+++ PASSAGE SHOWN +++

What determines the effectiveness of corporate compliance programs, and who is accountable when they fail? Scholars and policymakers tend to answer these questions by  focusing on internal compliance actors: directors, CEOs, general counsels, chief financial officers, and chief compliance officers. Yet in reality, all these corporate insiders rarely  perform compliance tasks on their own. They rather heavily rely on outside compliance advisors. In this Article we spotlight the understudied role of outside compliance advisors and make the following three contributions.

First, we document the various functions that outside compliance gatekeepers play these days: from designing reporting systems, to conducting internal investigations and monitorships, to performing “racial equity audits” and verifying ESG disclosures. Along all these dimensions, there exists a gap between the high level of expectations for compliance gatekeepers to improve corporate behavior and their low levels of accountability for compliance failures.

+++ AVAILABLE DATA +++

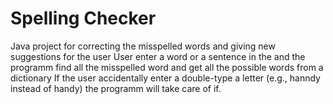 # Spelling Checker
Java project for correcting the misspelled words and giving new suggestions for the user
User enter a word or a sentence in the  and the programm find all the misspelled word and get all the possible words from a dictionary 
If the user accidentally enter a double-type a letter (e.g., hanndy instead of handy) the programm will take care of if.
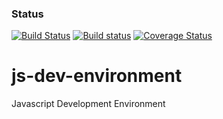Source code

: ### Status
[![Build Status](https://travis-ci.org/DanielASAndrews/js-dev-environment.svg?branch=master)](https://travis-ci.org/DanielASAndrews/js-dev-environment) [![Build status](https://ci.appveyor.com/api/projects/status/wm32lqrjrtrc11yx/branch/master?svg=true)](https://ci.appveyor.com/project/DanielASAndrews/js-dev-environment/branch/master) [![Coverage Status](https://coveralls.io/repos/github/DanielASAndrews/js-dev-environment/badge.svg?branch=master)](https://coveralls.io/github/DanielASAndrews/js-dev-environment?branch=master)

# js-dev-environment
Javascript Development Environment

+++

• TASK INSTRUCTIONS: Reproduce the passage on outside compliance advisors verbatim, starting with "First, we document" and going on through "for compliance failures.".

• SOLUTION BELOW:
First, we document the various functions that outside compliance gatekeepers play these days: from designing reporting systems, to conducting internal investigations and monitorships, to performing “racial equity audits” and verifying ESG disclosures. Along all these dimensions, there exists a gap between the high level of expectations for compliance gatekeepers to improve corporate behavior and their low levels of accountability for compliance failures.